LA verdad no está de parte de quien levante la mano con más fuerza ni de quien grite más. Y hay una verdad que nos rodea como si fuese un ejército dispuesto a la conquista. Es esa verdad que se cuenta terribles historias, sí: pero también con cifras irrebatibles que, ¡ay, ama!, convierte a la mujer en una muñeca de pimpampum. Dicen que en las sociedades más avanzadas la mujer encuentra hoy más posibilidades y menos trabas que ayer. Quizá sea así en el confuso mundo de los porcentajes pero no parece que haya bajado el caudal del río rojo de la violencia contra las mujeres, vista las cifras que ensucian estas páginas.

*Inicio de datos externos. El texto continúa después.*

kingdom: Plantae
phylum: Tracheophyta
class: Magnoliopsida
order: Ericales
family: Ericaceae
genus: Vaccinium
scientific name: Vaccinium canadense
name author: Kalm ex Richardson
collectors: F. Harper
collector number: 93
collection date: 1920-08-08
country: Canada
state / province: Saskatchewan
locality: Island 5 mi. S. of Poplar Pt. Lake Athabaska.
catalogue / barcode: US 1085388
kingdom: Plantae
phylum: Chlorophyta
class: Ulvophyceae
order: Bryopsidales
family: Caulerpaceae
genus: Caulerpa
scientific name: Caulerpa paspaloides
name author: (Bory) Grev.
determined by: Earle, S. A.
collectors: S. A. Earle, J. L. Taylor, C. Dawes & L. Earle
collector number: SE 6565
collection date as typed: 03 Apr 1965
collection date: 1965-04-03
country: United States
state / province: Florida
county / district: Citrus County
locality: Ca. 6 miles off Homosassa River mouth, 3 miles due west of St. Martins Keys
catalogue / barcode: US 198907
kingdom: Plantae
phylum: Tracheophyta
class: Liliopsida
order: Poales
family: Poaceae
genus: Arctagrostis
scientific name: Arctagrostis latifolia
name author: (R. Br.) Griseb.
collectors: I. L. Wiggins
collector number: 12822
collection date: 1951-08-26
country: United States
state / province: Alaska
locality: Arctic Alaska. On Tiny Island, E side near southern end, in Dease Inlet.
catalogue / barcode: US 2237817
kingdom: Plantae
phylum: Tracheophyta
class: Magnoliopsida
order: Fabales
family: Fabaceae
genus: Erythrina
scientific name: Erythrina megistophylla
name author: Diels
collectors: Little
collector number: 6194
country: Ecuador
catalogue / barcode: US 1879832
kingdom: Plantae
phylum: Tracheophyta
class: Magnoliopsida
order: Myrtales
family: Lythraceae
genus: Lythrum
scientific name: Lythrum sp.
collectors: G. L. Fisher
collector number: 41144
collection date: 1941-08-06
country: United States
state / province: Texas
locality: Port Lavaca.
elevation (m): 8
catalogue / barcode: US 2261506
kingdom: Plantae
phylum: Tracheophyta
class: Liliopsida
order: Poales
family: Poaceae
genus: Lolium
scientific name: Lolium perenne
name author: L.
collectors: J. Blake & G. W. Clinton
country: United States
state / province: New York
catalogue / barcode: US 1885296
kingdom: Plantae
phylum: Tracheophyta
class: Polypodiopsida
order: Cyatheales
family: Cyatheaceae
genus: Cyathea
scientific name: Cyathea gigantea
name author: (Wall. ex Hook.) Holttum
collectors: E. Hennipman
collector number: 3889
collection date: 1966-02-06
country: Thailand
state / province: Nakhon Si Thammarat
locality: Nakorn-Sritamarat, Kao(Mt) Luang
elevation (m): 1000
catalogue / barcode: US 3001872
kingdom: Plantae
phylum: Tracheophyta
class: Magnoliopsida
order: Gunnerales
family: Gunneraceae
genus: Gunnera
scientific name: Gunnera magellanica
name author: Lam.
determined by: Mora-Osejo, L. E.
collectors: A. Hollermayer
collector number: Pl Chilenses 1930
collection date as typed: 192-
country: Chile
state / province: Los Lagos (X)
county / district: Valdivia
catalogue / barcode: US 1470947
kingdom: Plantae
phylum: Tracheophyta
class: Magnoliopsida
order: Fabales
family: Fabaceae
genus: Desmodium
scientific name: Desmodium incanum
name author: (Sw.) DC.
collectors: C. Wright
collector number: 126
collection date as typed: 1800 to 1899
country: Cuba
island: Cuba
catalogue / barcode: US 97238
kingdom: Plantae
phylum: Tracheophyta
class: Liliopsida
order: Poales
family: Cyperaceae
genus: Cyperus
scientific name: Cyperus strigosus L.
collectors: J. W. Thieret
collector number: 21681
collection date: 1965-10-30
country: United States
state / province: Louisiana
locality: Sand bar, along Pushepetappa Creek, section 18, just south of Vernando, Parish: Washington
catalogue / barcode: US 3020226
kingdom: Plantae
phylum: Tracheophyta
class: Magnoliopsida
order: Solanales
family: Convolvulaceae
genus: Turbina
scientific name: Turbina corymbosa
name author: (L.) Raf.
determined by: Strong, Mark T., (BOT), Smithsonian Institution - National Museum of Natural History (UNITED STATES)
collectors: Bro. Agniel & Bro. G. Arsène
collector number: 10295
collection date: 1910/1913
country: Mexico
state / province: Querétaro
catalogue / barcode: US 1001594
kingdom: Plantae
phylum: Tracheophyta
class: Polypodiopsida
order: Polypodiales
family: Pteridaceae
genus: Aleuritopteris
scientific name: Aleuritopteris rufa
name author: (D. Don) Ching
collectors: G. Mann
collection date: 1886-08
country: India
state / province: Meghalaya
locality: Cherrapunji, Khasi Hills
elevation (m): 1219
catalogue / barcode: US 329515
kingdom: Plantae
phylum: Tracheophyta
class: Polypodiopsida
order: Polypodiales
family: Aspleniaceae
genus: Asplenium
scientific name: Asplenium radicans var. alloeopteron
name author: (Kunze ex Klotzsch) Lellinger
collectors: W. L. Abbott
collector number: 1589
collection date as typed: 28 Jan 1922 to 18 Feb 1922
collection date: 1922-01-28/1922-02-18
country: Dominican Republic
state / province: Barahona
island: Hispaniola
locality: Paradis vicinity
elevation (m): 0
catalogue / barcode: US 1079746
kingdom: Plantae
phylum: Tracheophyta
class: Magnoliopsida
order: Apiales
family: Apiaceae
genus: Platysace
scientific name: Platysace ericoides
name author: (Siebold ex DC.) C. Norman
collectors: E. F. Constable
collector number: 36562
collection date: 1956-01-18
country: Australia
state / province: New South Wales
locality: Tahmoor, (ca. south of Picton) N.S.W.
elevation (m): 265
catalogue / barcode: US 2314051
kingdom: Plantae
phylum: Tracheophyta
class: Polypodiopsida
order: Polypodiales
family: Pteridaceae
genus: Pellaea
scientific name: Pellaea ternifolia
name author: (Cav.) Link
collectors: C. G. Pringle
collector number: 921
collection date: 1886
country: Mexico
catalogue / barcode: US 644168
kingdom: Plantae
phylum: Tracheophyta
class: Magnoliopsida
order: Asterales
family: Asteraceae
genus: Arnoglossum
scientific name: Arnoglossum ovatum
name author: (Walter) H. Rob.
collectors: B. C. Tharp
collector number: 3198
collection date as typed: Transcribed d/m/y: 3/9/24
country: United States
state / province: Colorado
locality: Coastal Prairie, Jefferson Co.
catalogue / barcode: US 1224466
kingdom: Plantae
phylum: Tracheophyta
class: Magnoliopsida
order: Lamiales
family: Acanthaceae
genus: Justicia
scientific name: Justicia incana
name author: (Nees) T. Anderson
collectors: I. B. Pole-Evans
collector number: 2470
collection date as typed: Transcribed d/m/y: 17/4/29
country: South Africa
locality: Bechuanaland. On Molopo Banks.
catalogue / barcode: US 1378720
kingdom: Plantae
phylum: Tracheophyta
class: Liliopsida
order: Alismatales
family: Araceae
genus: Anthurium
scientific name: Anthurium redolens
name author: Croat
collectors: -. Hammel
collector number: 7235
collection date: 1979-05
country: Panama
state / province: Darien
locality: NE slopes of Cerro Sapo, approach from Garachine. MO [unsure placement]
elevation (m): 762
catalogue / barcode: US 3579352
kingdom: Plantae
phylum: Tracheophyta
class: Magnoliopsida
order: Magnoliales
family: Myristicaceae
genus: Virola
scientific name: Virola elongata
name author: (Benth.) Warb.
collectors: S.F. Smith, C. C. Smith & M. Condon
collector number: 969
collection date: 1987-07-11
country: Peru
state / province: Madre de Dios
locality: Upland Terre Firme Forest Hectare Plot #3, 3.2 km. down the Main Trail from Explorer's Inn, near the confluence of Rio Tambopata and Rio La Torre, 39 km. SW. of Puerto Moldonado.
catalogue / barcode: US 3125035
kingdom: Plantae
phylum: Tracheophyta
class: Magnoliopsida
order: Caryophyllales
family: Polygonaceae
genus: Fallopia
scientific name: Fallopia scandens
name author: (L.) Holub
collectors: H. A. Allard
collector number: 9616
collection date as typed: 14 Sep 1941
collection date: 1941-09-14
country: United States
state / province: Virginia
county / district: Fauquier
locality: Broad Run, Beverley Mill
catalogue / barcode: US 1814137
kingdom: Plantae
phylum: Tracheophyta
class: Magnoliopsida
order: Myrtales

En siglos diferentes, y en diferentes orillas de la misma mar, de todos los mares si se mira bien, aún hoy ha de defenderse, por hablado y por escrito, a la despreciada mitad del mundo. Nos lo dijo quien fuera secretario general de Naciones Unidas, Kofi Annan, desde tan despejada atalaya: “La violencia contra la mujer tiene un alcance mundial y se presenta en todas las sociedades y culturas, afectando a la mujer sin importar su raza, etnia, origen social, riqueza, nacionalidad o condición”. Eso que les decía de las sociedades avanzadas. Como hombre no, no solo. Cómo ser humano: uno se siente avergonzado de que así sea.

Eduardo Galdeano , aquel hombre que tuvo tan certera mirada del mundo, nos recordaba que no hay tradición cultural que no justifique el monopolio masculino de las armas y de la palabra, ni hay tradición popular que no perpetúe el desprestigio de la mujer o que no la denuncie como peligro. Con esas dos cargas señaladas por el viejo escritor es difícil buscar una solución en general. Muy difícil. Pero sí podemos hacer algo. Podemos actuar, cada cual en su proceder, como si hombres y mujeres no fuesen iguales, que no lo son, sino que mereciesen lo mismo.